Colter's pioneering masterwork may have been the 1923 El Navajo in Gallup, New Mexico, remarkable for its forward-looking fusion of a Native American-inspired design on the severe Art Deco building by Santa Fe Railway architect A. E. Harrison. Her breakthrough creation incorporated Navajo sand paintings and rugs with hand-carved and hand-painted furniture. The original plans sketched about 100 bedrooms and 15 shared baths, making the structure physically obsolete before it was razed to make way for widening Route 77 in 1957, shortly before Colter's death. (She saw demolitions of a few other projects before she died, causing her to despair, "It's possible to live too long.")

Mary Colter herself declared the 1930 La Posada Hotel to be her masterpiece. The sprawling, hacienda-style Spanish Colonial Revival building[17] in Winslow, Arizona, has been called "the last great railroad hotel built in America". She was architect and designer for the entire resort, from the buildings to the acres of gardens, the furniture, china—even the maids' uniforms. Closed in 1957, in a long decline it was first a drab 1960s office building for the Santa Fe, and then was empty when the National Trust for Historic Preservation placed the hotel on its annual "Most Endangered" list.

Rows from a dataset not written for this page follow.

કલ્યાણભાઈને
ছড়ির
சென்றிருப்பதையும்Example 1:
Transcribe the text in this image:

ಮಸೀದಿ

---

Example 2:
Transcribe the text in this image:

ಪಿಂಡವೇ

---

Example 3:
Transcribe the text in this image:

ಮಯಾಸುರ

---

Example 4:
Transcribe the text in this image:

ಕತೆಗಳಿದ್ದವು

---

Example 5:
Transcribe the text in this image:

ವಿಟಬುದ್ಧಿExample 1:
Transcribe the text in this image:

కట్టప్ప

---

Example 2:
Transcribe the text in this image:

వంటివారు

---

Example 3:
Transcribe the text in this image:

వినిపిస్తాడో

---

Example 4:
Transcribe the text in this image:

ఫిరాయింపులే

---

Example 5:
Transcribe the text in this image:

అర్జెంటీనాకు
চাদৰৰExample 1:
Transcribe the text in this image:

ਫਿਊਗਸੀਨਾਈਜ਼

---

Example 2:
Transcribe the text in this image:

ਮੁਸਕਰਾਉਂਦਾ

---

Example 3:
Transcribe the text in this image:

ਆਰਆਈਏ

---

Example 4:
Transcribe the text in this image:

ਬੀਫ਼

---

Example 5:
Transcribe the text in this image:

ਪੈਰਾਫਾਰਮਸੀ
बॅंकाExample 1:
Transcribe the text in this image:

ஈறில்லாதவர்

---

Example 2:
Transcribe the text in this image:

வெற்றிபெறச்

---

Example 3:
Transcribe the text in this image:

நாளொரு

Allen Affeldt heard about the endangered masterpiece, and in 1996 he and his wife Tina Mion, an artist, purchased it, and soon reopened parts of the hotel for business. Today a museum of Mion's paintings is on the second floor; works by Dan Lutzick line the sculpture court; a museum of Route 66 is going into the former depot. The compound and gardens, being restored to the original and intended grandeur, are the core elements of the La Posada Historic District on the National Register.

Late in her career, Colter designed the exuberant Harvey House restaurant at the 1939 Los Angeles Union Station. Under a spectacular arched ceiling, a dazzling floor appears to be random zigzags and geometrics; from another angle the pattern turns out to be a block-long Navajo blanket made of linoleum tiles. The fabulous dining room and her sleek, Streamline Moderne cocktail lounge are now padlocked except for occasional movie shoots and Los Angeles Conservancy tours.

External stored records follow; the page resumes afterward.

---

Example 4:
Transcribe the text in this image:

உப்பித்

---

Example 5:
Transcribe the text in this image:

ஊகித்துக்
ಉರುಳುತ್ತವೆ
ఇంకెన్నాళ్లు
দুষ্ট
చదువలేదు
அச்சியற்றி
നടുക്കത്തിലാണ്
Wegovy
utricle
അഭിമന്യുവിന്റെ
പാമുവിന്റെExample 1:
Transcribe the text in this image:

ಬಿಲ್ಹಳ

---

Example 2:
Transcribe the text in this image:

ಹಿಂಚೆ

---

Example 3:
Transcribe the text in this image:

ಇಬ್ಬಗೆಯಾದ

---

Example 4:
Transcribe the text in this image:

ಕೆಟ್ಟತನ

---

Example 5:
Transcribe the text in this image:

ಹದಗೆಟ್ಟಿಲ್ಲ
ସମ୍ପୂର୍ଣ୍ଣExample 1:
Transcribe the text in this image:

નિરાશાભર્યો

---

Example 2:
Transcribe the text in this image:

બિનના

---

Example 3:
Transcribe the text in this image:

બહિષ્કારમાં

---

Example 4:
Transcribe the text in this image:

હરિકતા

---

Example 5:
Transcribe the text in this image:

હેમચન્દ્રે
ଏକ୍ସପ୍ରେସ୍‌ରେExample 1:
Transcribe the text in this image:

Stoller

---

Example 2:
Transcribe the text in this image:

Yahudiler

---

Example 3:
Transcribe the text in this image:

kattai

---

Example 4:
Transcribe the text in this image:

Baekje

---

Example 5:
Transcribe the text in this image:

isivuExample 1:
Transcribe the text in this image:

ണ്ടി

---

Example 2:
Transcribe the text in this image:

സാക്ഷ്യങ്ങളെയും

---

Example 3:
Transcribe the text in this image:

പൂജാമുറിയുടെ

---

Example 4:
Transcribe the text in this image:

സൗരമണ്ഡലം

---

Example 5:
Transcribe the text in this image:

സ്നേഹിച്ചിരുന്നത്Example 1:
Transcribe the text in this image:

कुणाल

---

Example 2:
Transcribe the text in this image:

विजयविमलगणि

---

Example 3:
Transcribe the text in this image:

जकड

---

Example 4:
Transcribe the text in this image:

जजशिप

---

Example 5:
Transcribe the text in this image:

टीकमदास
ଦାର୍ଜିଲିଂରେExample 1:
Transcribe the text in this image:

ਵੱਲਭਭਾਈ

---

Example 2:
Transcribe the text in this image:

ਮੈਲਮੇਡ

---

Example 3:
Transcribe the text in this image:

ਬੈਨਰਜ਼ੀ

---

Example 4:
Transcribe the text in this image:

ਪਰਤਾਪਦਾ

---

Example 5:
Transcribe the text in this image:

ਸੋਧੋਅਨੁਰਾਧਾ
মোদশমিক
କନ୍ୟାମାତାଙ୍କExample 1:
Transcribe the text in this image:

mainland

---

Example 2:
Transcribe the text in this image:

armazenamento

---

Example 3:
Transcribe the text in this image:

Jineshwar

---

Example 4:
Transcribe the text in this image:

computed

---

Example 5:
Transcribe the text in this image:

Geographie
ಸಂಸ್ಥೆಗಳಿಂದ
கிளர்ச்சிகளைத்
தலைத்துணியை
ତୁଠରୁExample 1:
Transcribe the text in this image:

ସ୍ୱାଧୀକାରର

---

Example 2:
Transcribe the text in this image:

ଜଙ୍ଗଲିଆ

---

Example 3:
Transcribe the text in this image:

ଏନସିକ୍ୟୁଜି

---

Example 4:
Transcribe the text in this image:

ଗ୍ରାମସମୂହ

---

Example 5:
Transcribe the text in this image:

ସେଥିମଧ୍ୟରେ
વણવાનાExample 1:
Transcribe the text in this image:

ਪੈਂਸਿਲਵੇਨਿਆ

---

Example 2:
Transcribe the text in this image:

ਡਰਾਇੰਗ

Not long before her retirement, Colter took on the 1947 renovation of the Painted Desert Inn in Arizona's Petrified Forest National Park. During the Depression, a 1922 inn had been overhauled by Civilian Conservation Corps workers to the Mission Revival style, using local materials and Native American motifs. Then Colter supervised the refreshening, provided a new color scheme, and commissioned Hopi artist Fred Kabotie to put murals in the dining areas. Showing that she was unafraid of the modern when the situation called for it, Colter installed plate glass windows to open up views of the splendid scenery. Closed in 1963, the inn survived a threatened demolition, and was placed on the National Register of Historic Places in 1987. It reopened in 2006, restored to the way it looked circa 1949 after Colter's redesign.

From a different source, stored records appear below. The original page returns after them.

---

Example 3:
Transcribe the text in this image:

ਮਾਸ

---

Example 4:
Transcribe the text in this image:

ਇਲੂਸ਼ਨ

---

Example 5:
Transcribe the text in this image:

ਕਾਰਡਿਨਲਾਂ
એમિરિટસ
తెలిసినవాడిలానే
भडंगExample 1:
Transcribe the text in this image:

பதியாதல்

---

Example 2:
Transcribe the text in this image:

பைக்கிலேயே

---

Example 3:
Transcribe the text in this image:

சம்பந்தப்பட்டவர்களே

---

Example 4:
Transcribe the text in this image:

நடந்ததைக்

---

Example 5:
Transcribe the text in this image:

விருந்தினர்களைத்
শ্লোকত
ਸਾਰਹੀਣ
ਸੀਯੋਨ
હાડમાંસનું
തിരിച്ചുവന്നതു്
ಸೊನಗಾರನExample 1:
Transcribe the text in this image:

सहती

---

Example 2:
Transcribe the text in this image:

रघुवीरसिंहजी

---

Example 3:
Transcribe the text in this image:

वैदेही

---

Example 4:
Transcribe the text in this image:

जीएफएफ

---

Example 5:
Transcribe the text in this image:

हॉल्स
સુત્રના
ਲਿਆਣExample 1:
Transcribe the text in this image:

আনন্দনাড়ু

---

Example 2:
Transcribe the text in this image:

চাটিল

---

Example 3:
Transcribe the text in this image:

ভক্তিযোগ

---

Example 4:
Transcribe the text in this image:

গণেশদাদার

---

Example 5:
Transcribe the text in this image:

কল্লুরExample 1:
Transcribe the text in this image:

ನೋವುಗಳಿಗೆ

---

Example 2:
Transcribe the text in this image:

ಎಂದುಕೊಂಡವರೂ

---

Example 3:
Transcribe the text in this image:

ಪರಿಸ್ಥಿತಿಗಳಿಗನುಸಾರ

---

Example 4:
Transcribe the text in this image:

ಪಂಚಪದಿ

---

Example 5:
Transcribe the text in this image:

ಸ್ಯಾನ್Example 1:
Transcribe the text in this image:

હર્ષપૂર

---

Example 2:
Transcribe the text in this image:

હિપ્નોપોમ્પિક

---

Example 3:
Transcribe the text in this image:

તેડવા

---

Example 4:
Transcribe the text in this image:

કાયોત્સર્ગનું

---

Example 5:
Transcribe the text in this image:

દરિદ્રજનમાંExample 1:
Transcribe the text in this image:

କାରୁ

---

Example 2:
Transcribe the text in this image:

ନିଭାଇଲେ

Colter was the creator of Mimbreño china and flatware for the glamorous Super Chief Chicago-Los Angeles rail service, begun in 1936 by the Santa Fe Railroad. Colter, herself by then an Indian art expert, based her designs on 1100 CE Mimbres patterns excavated by her friends Harriet and Cornelius Cosgrove at the Swarts Ruin in New Mexico from 1924 to 1927. Mimbreño china was produced by the Onondaga Pottery Co. of Syracuse, New York under its better-known trade name, Syracuse China, until 1970. The luxury Super Chief and business class dining services were discontinued after the train was turned over to Amtrak in May 1971 (today the Southwest Chief covers the route). Later that year Mimbreño plates and pieces became available to ordinary individuals for the first time, disposed of in two large public offerings. Mimbreño railroad china remains avidly and competitively collected, with single plates selling for many hundreds of dollars. (A line of authorized reproductions has been sold since 1989.)

Legacy

Colter retired to Santa Fe, New Mexico, in 1948. She donated her collection of Native American pottery and Indian relics to Mesa Verde National Park. Four of her Grand Canyon National Park buildings are protected within the Mary Jane Colter National Historic Landmark District.